Un conjunto de aristócratas va a la coronación, pero la falta de caballos los deja “atrapados’ en la clínica de recuperación Il Giglio d’Oro, un spa, se diría hoy. Desesperan, a pesar de los cielos azules y la atención all inclusive.

Hacia 1825, la aristocracia había perdido su capacidad de representar el orden social. La riqueza, la belleza y el poder se desplazaban hacia la economía, el arte y los partidos. Aparecían la café society y el turismo global de élite, el mismo que hoy reserva temporadas en Maldivas o viajes espaciales. El estrato superior preserva posiciones heredades, materiales y simbólicas, y convive con la moderna inclusión por trabajo, el de manos sucias, sea con tierra, tinta, o crema de cara para los pasajeros del Giglio d’Oro. Tiempo después, la convivencia se transformaría en conflicto de clase.

Los personajes de Rossini, a los que Sagi da vida, cubren el fin de su relevancia histórica con problemas inventados, como invisibilizar ojeras o extrañar un sombrero. Toman el sol algo más tibio del siglo diecinueve y se dejan acariciar por la brisa mediterránea. Los crush amorosos están a la orden del día, a pesar de esa extraña falta de pudor, que subsiste hasta hoy, para usar bata y pantuflas en público, como si el mundo fuese un pasillo alfombrado entre la bañera y el clóset. Pero también ironizan de sus identidades nacionales, de sus reyes y se reconcilían con la condición humana. Rossini los perdona, dice Sagi.

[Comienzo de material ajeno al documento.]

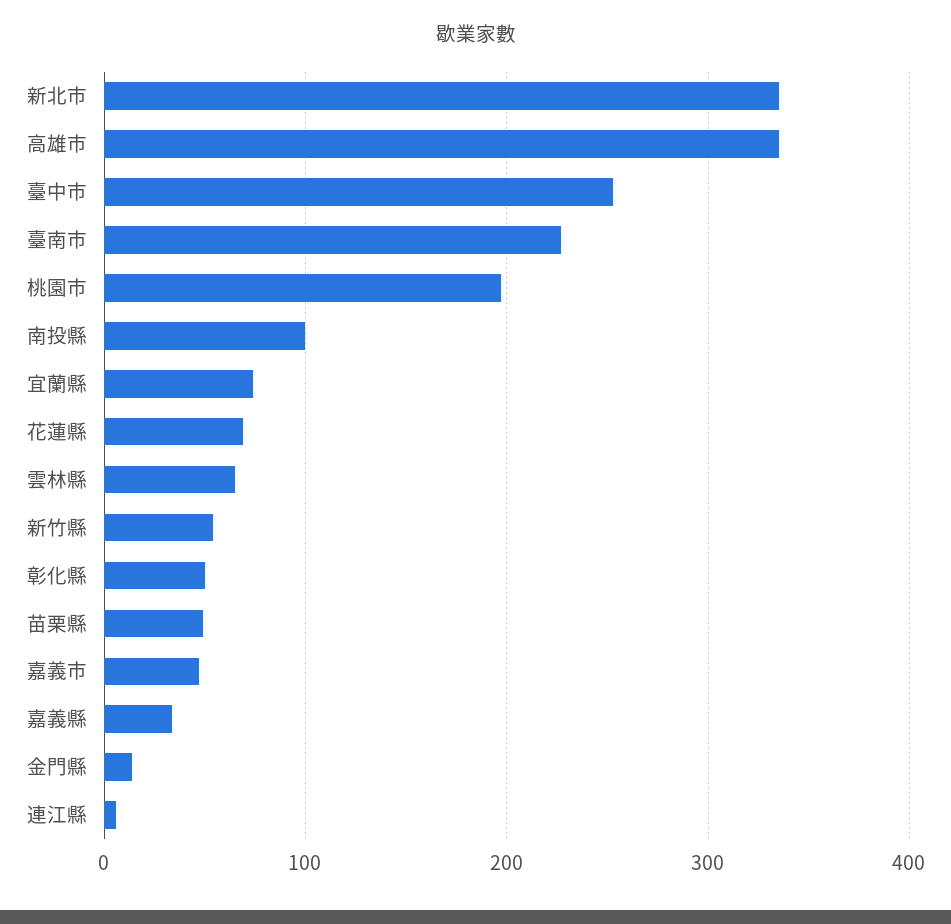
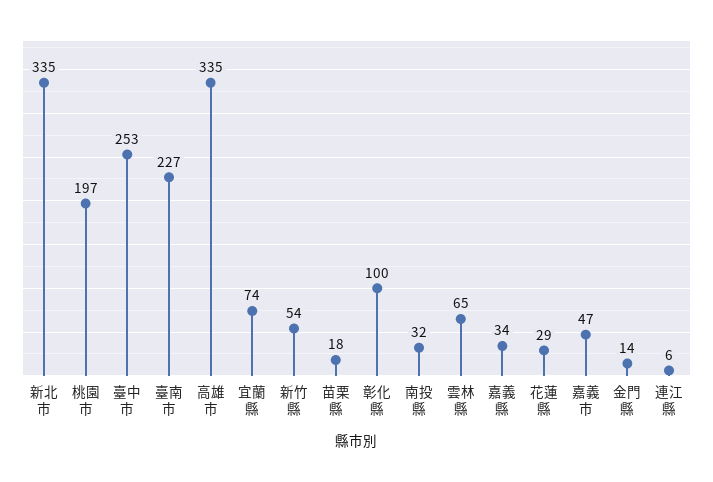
  {
    "新北市": 335,
    "高雄市": 335,
    "臺中市": 253,
    "臺南市": 227,
    "桃園市": 197,
-   "南投縣": 100,
+   "南投縣": 32,
    "宜蘭縣": 74,
-   "花蓮縣": 70,
+   "花蓮縣": 29,
    "雲林縣": 65,
    "新竹縣": 54,
-   "彰化縣": 50,
+   "彰化縣": 100,
-   "苗栗縣": 50,
+   "苗栗縣": 18,
    "嘉義市": 47,
    "嘉義縣": 34,
    "金門縣": 14,
    "連江縣": 6
  }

Quién sabe si perdonaría a la élite de hoy.

Estética, pulcritud y tempo es lo que define la obra, tanto por la limpieza escénica, los cambiantes ambientes lumínicos, la definición orquestal y la actuación de los artistas, desde los mínimos gestos de sus rostros hasta la expresión corporal y vocal. Ópera en su esencia, íntima, crítica y sociológica. En tiempos constitucionales sería bueno verla.